David’s impact on learning and thought went further than just publishing. He nurtured a sense of enquiry and constructive critical thought in so many from undergraduates through to early career colleagues. Professor Peter Frankopan has generously offered this prize to be used to provide a small annual award to the author of a Journal article published during a calendar year. Authors will be asked to indicate whether they are eligible for the prize when they submit their article to the Journal. Entry will be confined to those who have completed their PhDs within the last 10 years to reflect David’s commitment to education and to the encouragement of younger scholars.
Scholars are invited to submit papers for the New Barwis-Holliday Award. Submissions should be new unpublished research on any of the following subjects; anthropology, art, history, literature or religion of any part of East Asia. East Asia is defined as being Japan, China, Korea and the eastern-most regions of the former Soviet Union. The winning article will be published in the Journal, as will all short-listed entries. The author of the winning entry will also receive a £250 cash prize.
No rigid limit is imposed on the length of a submission, although 6,000 words is deemed to be a comfortable length. Papers should be emailed in word.doc form accompanied by a pdf and clearly marked as a Barwis-Holliday.
Submission to firstname.lastname@example.org
The Royal Asiatic Society Award
This award is made every three years, in recognition of outstanding contribution to scholarship in the field of Asian Studies. It has replaced the RAS Gold Medal which was last awarded in 1990. The first recipient of the award was John Gullick in 2001, a noted scholar of the Malay world. Other recipients include Professor Edmund Bosworth in 2003, Professor Christopher Shackle in 2006, Professor Sir Christopher Bayly in 2009, and Dr Bridget Allchin and Professor David Bivar in 2014.
The Sir Richard Burton Medal
Sir Richard Burton was one of the Society’s most famous and adventurous members.
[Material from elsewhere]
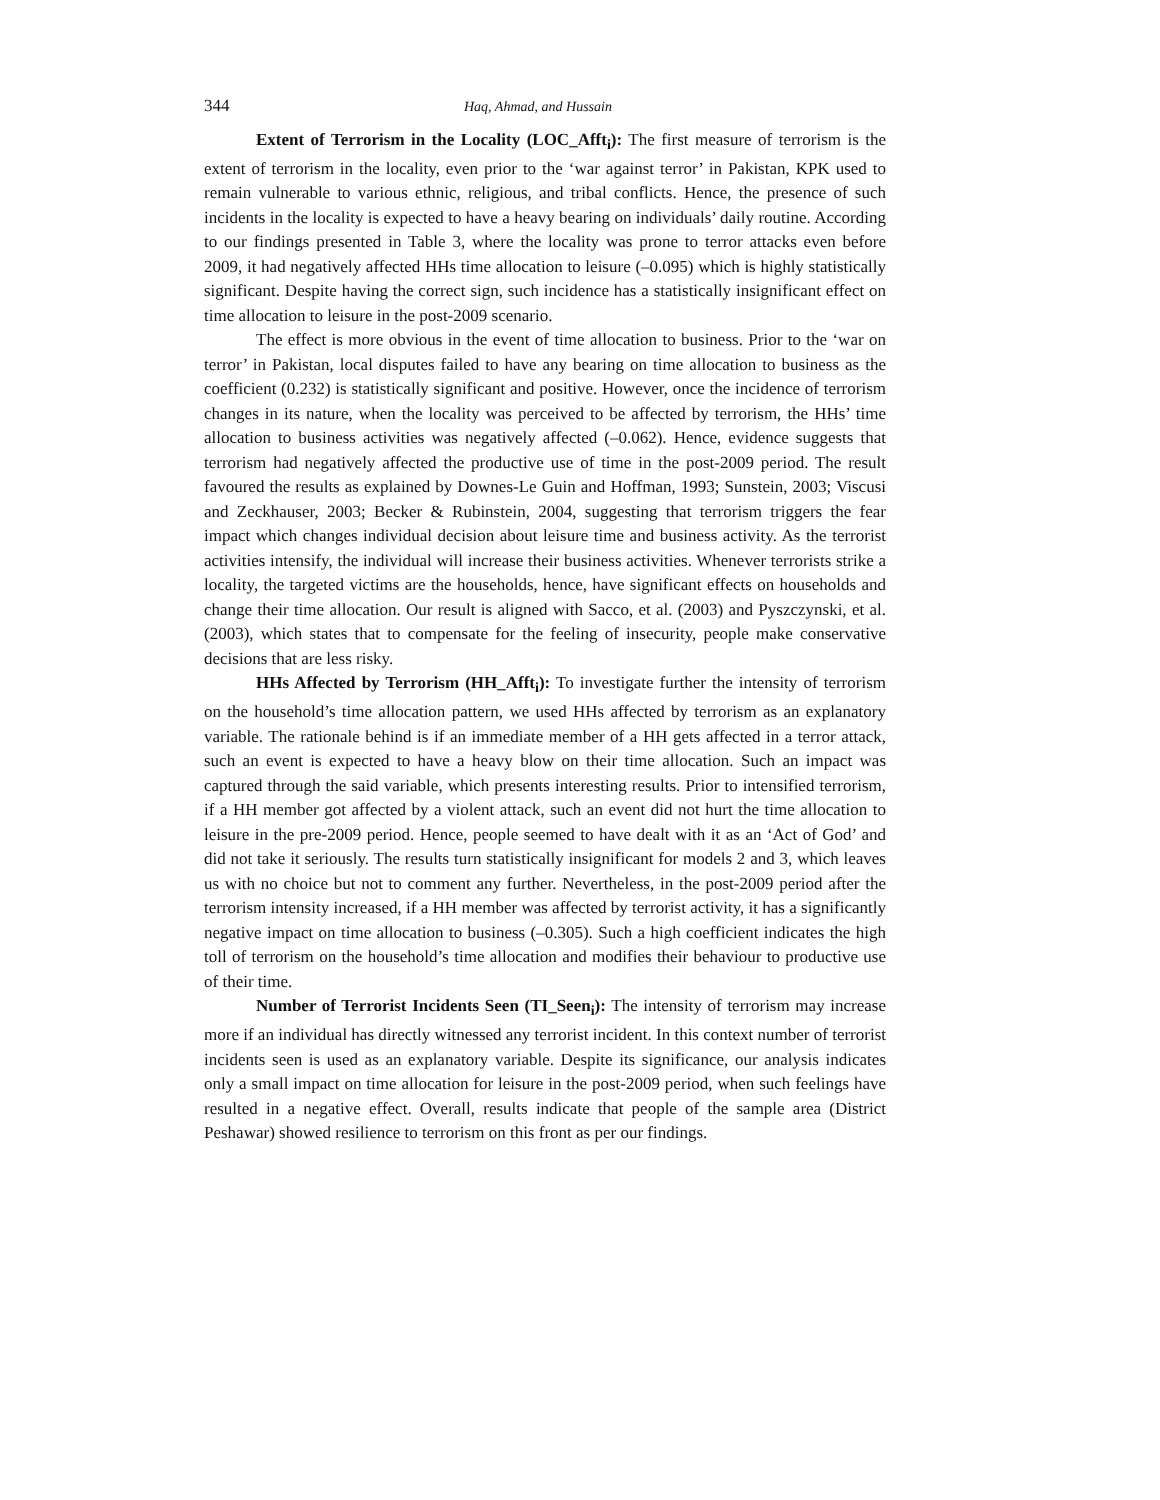344 Haq, Ahmad, and Hussain
Extent of Terrorism in the Locality (LOC_Afft<sub>i</sub>): The first measure of terrorism is the extent of terrorism in the locality, even prior to the ‘war against terror’ in Pakistan, KPK used to remain vulnerable to various ethnic, religious, and tribal conflicts. Hence, the presence of such incidents in the locality is expected to have a heavy bearing on individuals’ daily routine. According to our findings presented in Table 3, where the locality was prone to terror attacks even before 2009, it had negatively affected HHs time allocation to leisure (–0.095) which is highly statistically significant. Despite having the correct sign, such incidence has a statistically insignificant effect on time allocation to leisure in the post-2009 scenario.
The effect is more obvious in the event of time allocation to business. Prior to the ‘war on terror’ in Pakistan, local disputes failed to have any bearing on time allocation to business as the coefficient (0.232) is statistically significant and positive. However, once the incidence of terrorism changes in its nature, when the locality was perceived to be affected by terrorism, the HHs’ time allocation to business activities was negatively affected (–0.062). Hence, evidence suggests that terrorism had negatively affected the productive use of time in the post-2009 period. The result favoured the results as explained by Downes-Le Guin and Hoffman, 1993; Sunstein, 2003; Viscusi and Zeckhauser, 2003; Becker & Rubinstein, 2004, suggesting that terrorism triggers the fear impact which changes individual decision about leisure time and business activity. As the terrorist activities intensify, the individual will increase their business activities. Whenever terrorists strike a locality, the targeted victims are the households, hence, have significant effects on households and change their time allocation. Our result is aligned with Sacco, et al. (2003) and Pyszczynski, et al. (2003), which states that to compensate for the feeling of insecurity, people make conservative decisions that are less risky.
HHs Affected by Terrorism (HH_Afft<sub>i</sub>): To investigate further the intensity of terrorism on the household’s time allocation pattern, we used HHs affected by terrorism as an explanatory variable. The rationale behind is if an immediate member of a HH gets affected in a terror attack, such an event is expected to have a heavy blow on their time allocation. Such an impact was captured through the said variable, which presents interesting results. Prior to intensified terrorism, if a HH member got affected by a violent attack, such an event did not hurt the time allocation to leisure in the pre-2009 period. Hence, people seemed to have dealt with it as an ‘Act of God’ and did not take it seriously. The results turn statistically insignificant for models 2 and 3, which leaves us with no choice but not to comment any further. Nevertheless, in the post-2009 period after the terrorism intensity increased, if a HH member was affected by terrorist activity, it has a significantly negative impact on time allocation to business (–0.305). Such a high coefficient indicates the high toll of terrorism on the household’s time allocation and modifies their behaviour to productive use of their time.
Number of Terrorist Incidents Seen (TI_Seen<sub>i</sub>): The intensity of terrorism may increase more if an individual has directly witnessed any terrorist incident. In this context number of terrorist incidents seen is used as an explanatory variable. Despite its significance, our analysis indicates only a small impact on time allocation for leisure in the post-2009 period, when such feelings have resulted in a negative effect. Overall, results indicate that people of the sample area (District Peshawar) showed resilience to terrorism on this front as per our findings.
The award was established in 1923, in conjunction with the Richard Burton Memorial Lecture Programme, which was set up a few years before to mark the 100th anniversary of Burton’s birth. The person who receives the award is also expected to deliver the lecture, on Burton, his travels, or some related topic. Well-known scholars and travellers who have received the award include Freya Stark (1934) and Wilfred Thesiger (1966). It was awarded to Simon Digby in 1999, Professor David Snellgrove in 2004, Ralph Pinder Wilson in 2009 and Professor Caroline Humphrey in 2014.
The Denis Sinor Medal
This award was inaugurated in 1993 by Professor Denis Sinor, specifically to honour scholars in the field of Inner Asian Studies. It was awarded in 2001 to Academician Sh. Bira for his outstanding work on Mongolia and Inner Asian historiography. Previous recipients were Professor Sir Harold Bailey in 1993 and Professor Karl Jettmar in 1998. It was awarded in 2007 to Dr Igor de Rachewiltz and Professor Nicholas Sims Williams in 2015.